FEATURES: DECEMBER 2007

Henley and her best and oldest friend, Gay Larsen

Image courtesy of Martha Lou Henley

The Quiet Philanthropist — Page 3


Perhaps the clearest example of Henley’s distaste for any kind of special attention lies in her adoption of an unfreighted name. Her marriage to Gary Henley in 1971 allowed for the legal dropping of Southam. The union only lasted a few months, and was by all accounts a mistake. At the wedding itself, Larsen cried. “Don’t worry,” said Gary, “I’ll take care of Louie.” And Larsen thought, “Oh no, he has no idea who he’s marrying. He has no idea how strong and capable she is.” For no one takes care of Louie. Despite her abhorrence of public attention, she is never to be underestimated or coddled. There’s a post-polio support group, her doctor informed her, where she might talk about the struggle of fatigue, stigma, being different. She looked at the doctor squarely. “Big deal.”

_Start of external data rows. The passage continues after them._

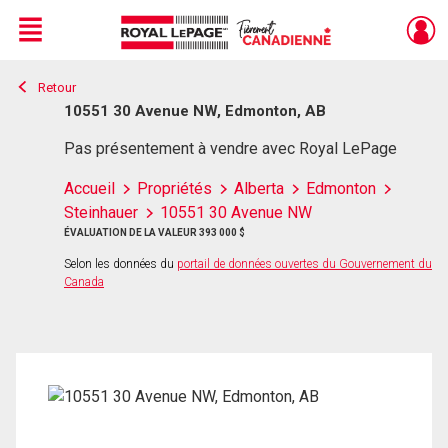
Menu
Retour
Live
En Direct
10551 30 Avenue NW, Edmonton, AB
Pas présentement à vendre avec Royal LePage
Accueil
Propriétés
Alberta
Edmonton
Steinhauer
10551 30 Avenue NW
ÉVALUATION DE LA VALEUR 393 000 $
Selon les données du
portail de données ouvertes du Gouvernement du
Canada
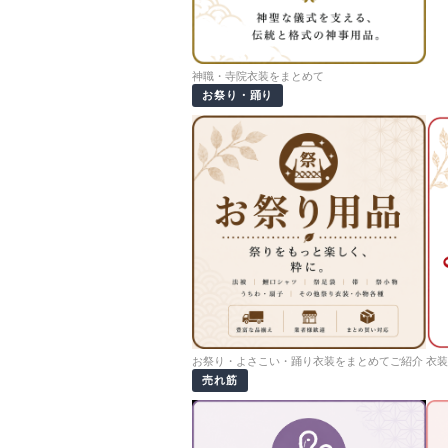
神職・寺院衣装をまとめて
お祭り・踊り
お祭り・よさこい・踊り衣装をまとめてご紹介
衣装
売れ筋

So why remain a Henley if the marriage meant nothing? Why, if the marriage was brief and mistaken, keep the unknown name? “Oh,” she says, clearly wondering whether one is obliged to talk about this, “I thought that’s what everyone did.” The taking on of the Henley surname, suggests Larsen, “allowed her to be known in her own right. To be herself and do things her way.” Single ever since the divorce, Henley has called her relationship with music “the perfect marriage”—she takes friends to concerts and gets her house to herself when the evening’s done.

The Kerrisdale home Henley lives in today speaks to her commonsense and understatement—it’s encased on all sides by wall and shrub, with a short iron gate at the entrance. Like her friend Gay, she keeps a fleet of birdfeeders out back.

On a first visit to her house, for lunch, I was treated to open-faced grilled cheese sandwiches (burned bacon and hot tomatoes on top). Among friends, Henley is known for her frugality as much as her philanthropy. She is removed, now, from outward signs of wealth (she drives a modest Honda). There are lavish gifts, of course, doled out to Henley’s fold of artist friends. Her foundation (the delivery method for her philanthropy since 1988) can only give cash to charities with a tax number, so more personal gifts are delivered off the radar: Michael Cavanagh was able to take time off in 1997 to complete the libretto for The Master’s Stroke; Heidi Krutzen was spirited away to New York in time for a 1999 harp competition; Leslie Dala was sent to Prague in the summer of 2000; and last year the pianist Benjamin Hochman gained a new piano. But no one is sure they know everything Henley is up to. She withholds the details of her life’s work stubbornly.

 

After Henley, what kind of arts philanthropy will the city enjoy? Vancouver is doubly damned: too far north to benefit from the American tradition of philanthropy, and too far west to receive the attentions of old money.



She appears to live an incredibly simple life—lunches, baking, chats with her old Glaswegian nanny on the phone—a life punctuated by an occasional (and staggering) act of kindness. She’ll get her hair done at the local budget barber, says one sister in astonishment (just back, herself, from a facial), and then turn around to sign a cheque for $2 million.

Of course, the willful abstaining from luxuriant display is so much more effective anyway—it gives us no determined bank account, just a rolling horizon of unperturbed promise. It also is a sign of someone who doesn’t want to tempt fate. Henley is acquainted with disaster and takes nothing for granted. Gordon MacMillan Southam (Henley’s younger brother) was 25 when he lost control of a convertible sports car and slammed into an iron gateway on Point Grey Road. He died shortly before the clock hit midnight, barely missing the Valentine’s Day of 1976. Only the day before, he had served as a pallbearer at the funeral of the family patriarch, H.R. MacMillan.

Another pallbearer at that funeral was Henley’s only other brother, Harvey, who would grow up to launch the B.C. business magazine Equity in 1983 and, having proven himself independently of the family’s influence, eventually became senior vice-president of Southam Business Communications. He was widely considered the only family member who could head the Southam empire. But, at 43, Harvey took his own life one May day in Toronto, leaving behind four children: Milo, Serena, Sydney, and Mercy.